The money will be used to run separate PINC sections for CS classes, to hire PINC mentors, to run the PINC summer program and to do research on how we can best support women and students from underrepresented groups in their CS journey.
Abstract of the NSF proposal
This project aims to address two pressing needs in STEM education: 1) increasing the number of students graduating with expertise in data and computer science; and 2) improving diversity in STEM fields. The project team at San Francisco State University (SFSU) will achieve these goals by developing and implementing a Computing Application minor. This minor will use evidence-based approaches to attract, retain, and support students, with attention to students from groups that are underrepresented in computer/data science, including female students. By tailoring activities to students’ majors, the project expects to increase student engagement and help students experience how data and computer science are applied in their majors and future professions. Students in the minor will have opportunities to work with local industry and governmental agencies. In addition, this project will link to the NSF INCLUDES project at SFSU. As a result, the Computing Application minors will be able to work with high school students as computer science mentors and role models. These experiences can support development of critical skills, including leadership. The project aims to provide a sustainable and scalable model for introducing data and computer science to science majors that can be adopted by other institutions, and that can broaden participation in those fields.
The Computing Application minor will be a four-semester, five-course sequence designed for STEM students who have no prior computer/data science knowledge and who are taking a full course load in their major. The project will provide participating students with learning experiences related to their majors, train computer science faculty in evidence-based science teaching methods, and invite students to share their knowledge with the K-12 community.
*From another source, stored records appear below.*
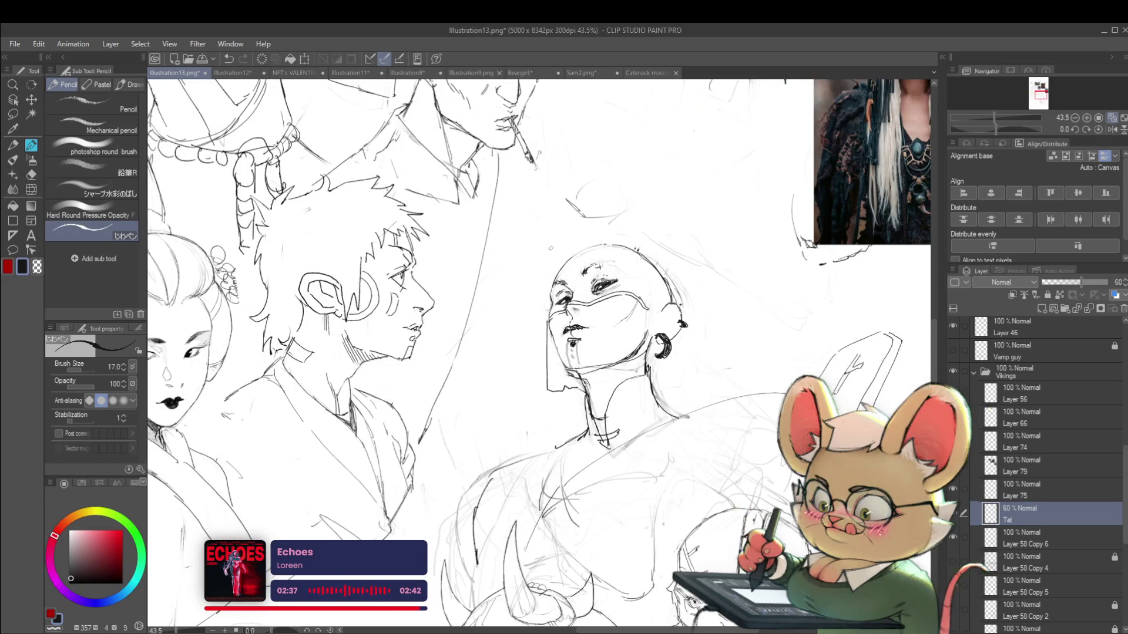
pyautogui.press('ctrl+y')
pyautogui.scroll(-1, 846, 452)
pyautogui.scroll(-1, 846, 452)
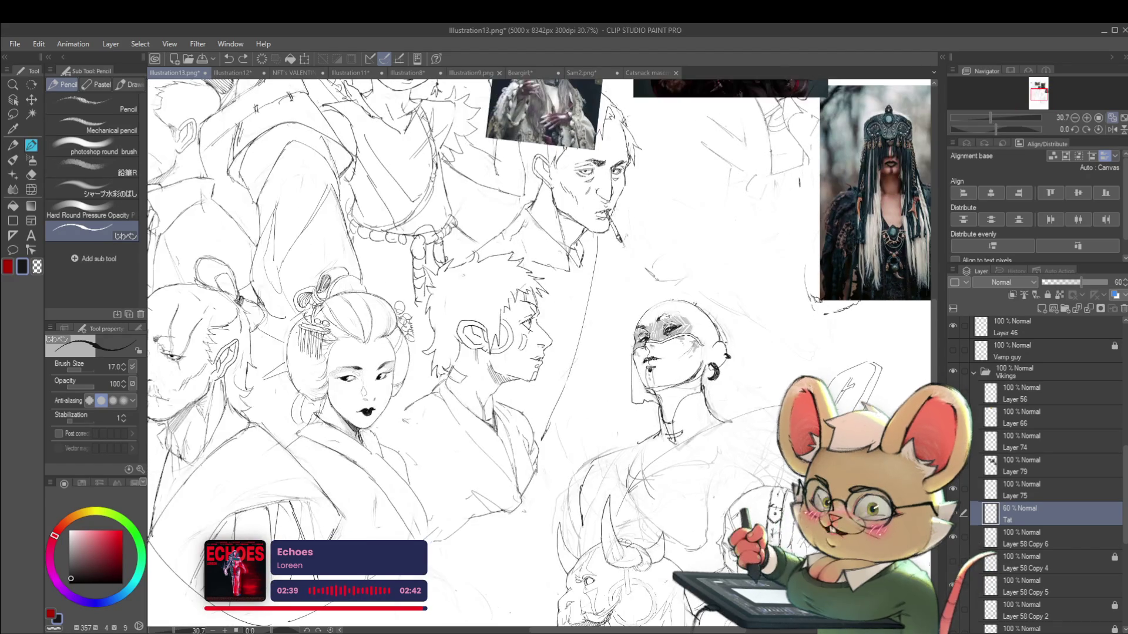
pyautogui.click(1112, 129)
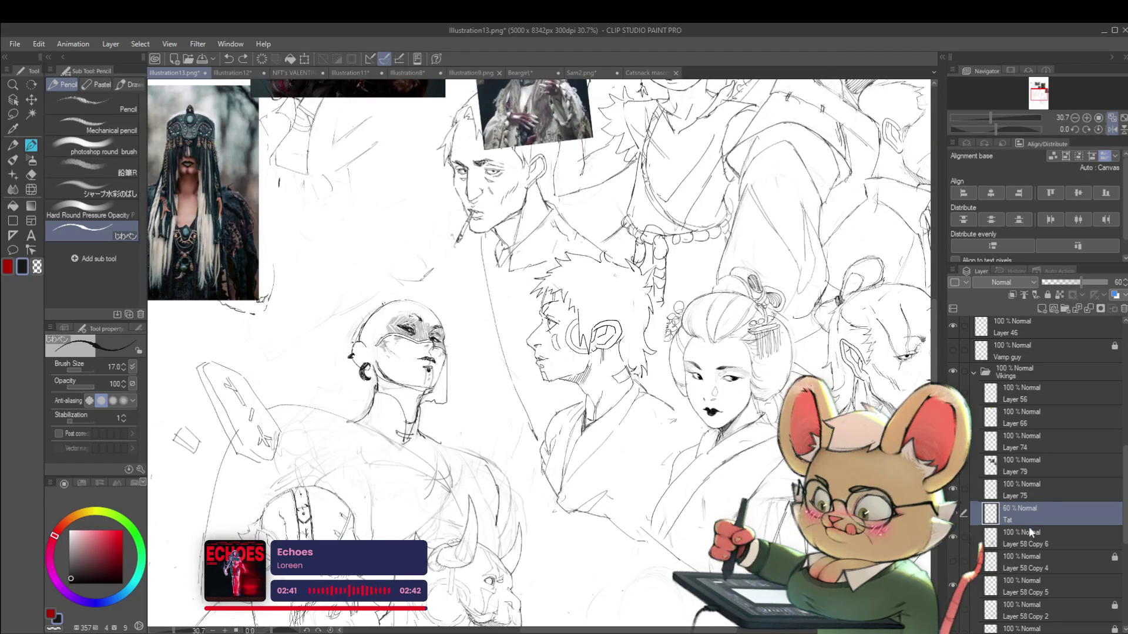
# Step: Select Layer 79 for drawing, then mirror the canvas to compare proportions and flip it back
pyautogui.click(998, 462)
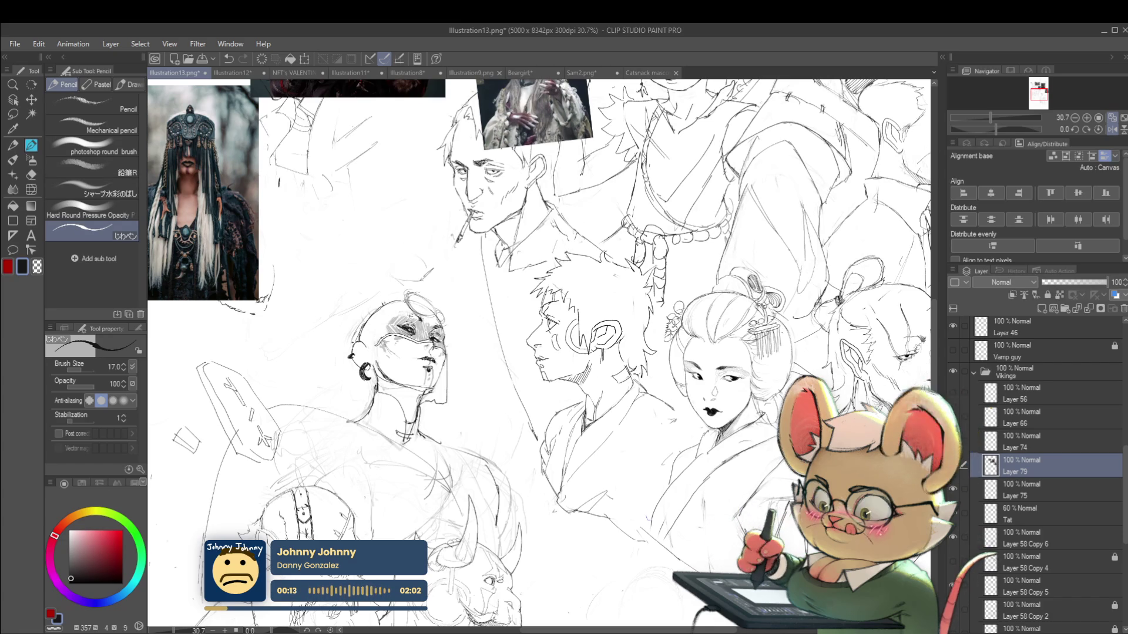
pyautogui.scroll(-3, 389, 276)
To reduce stereotype threat and imposter syndrome, the project will employ a cohort-based structure that uses peer, faculty, and industry mentors to create a nurturing and supportive community of learners. The project will identify pedagogies that promote students’ interest in computer/data science and their motivation to use it in their majors. These research results can inform other efforts to broaden the diversity of people who have computational expertise, and who decide to pursue graduate degrees and careers in computer/data science.
Eight teams of mostly undergrad students from Biology, Biochemistry, Economics and other disciplines spent 9 weeks during the summer of 2018 learning “Big Data” skills. Each team was led by a senior undergrad or graduate student, with support from a professor. The program was run by Drs Rori Rohlfs (biology), Nicole Adelstein (chemistry), Sepideh Modrek (economics) and Pleuni Pennings (biology).
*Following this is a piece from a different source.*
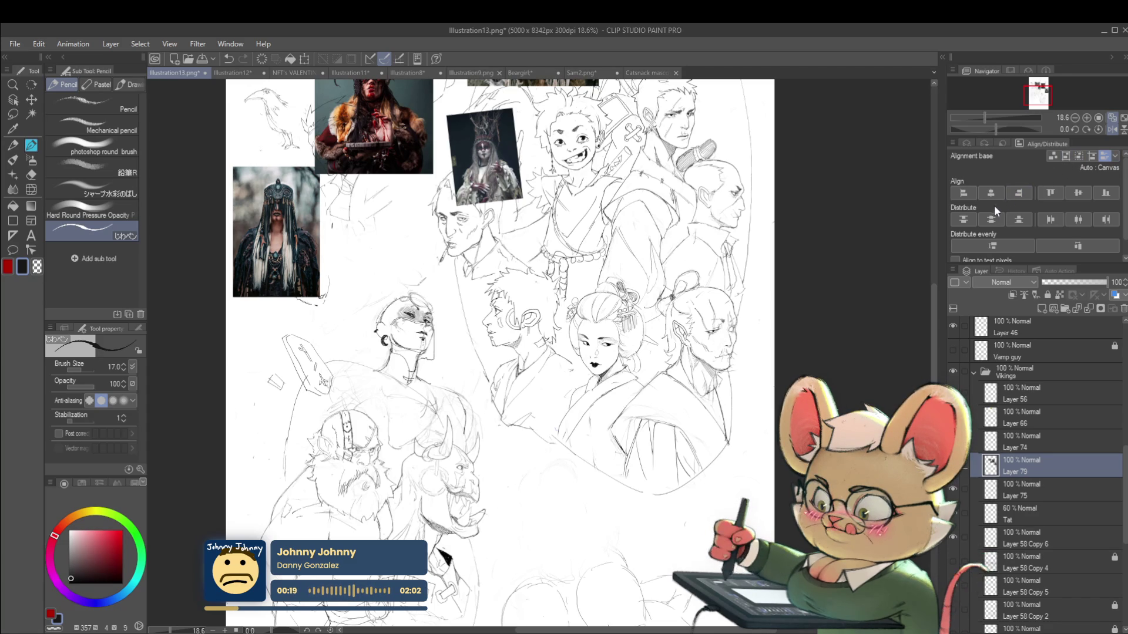
pyautogui.click(1113, 130)
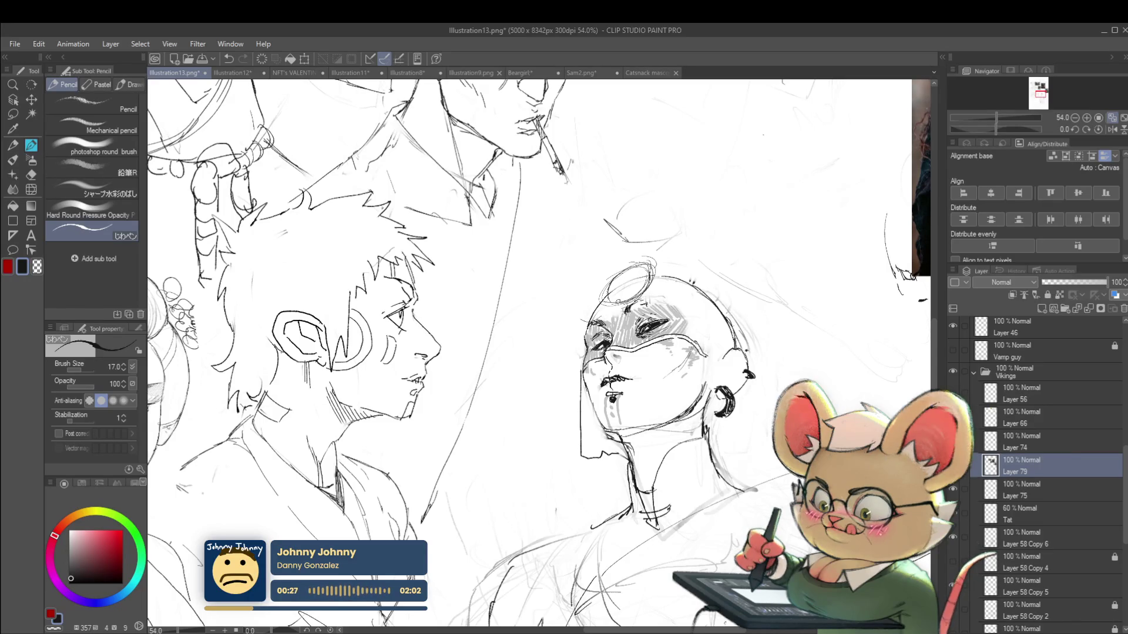
pyautogui.scroll(-5, 664, 290)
During the 9 weeks of the program, students worked in small groups for 10 hours a week on campus. In the first weeks of the program, each team worked through an online class, and then they applied their new skills to a research project. For example, one team learned data science skills in R and then analyzed data on the experience of students in our local REU program. Another team learned machine learning skills and then worked on a project to determine the subtype of an HIV sequence using machine learning algorithms.
Many of the students in the program were recruited to the different labs on campus to continue doing computational research. Several students joined the PINC program to take their first CS class.
The “splicing team” did computational research on alternative splicing during the 2018 summer program.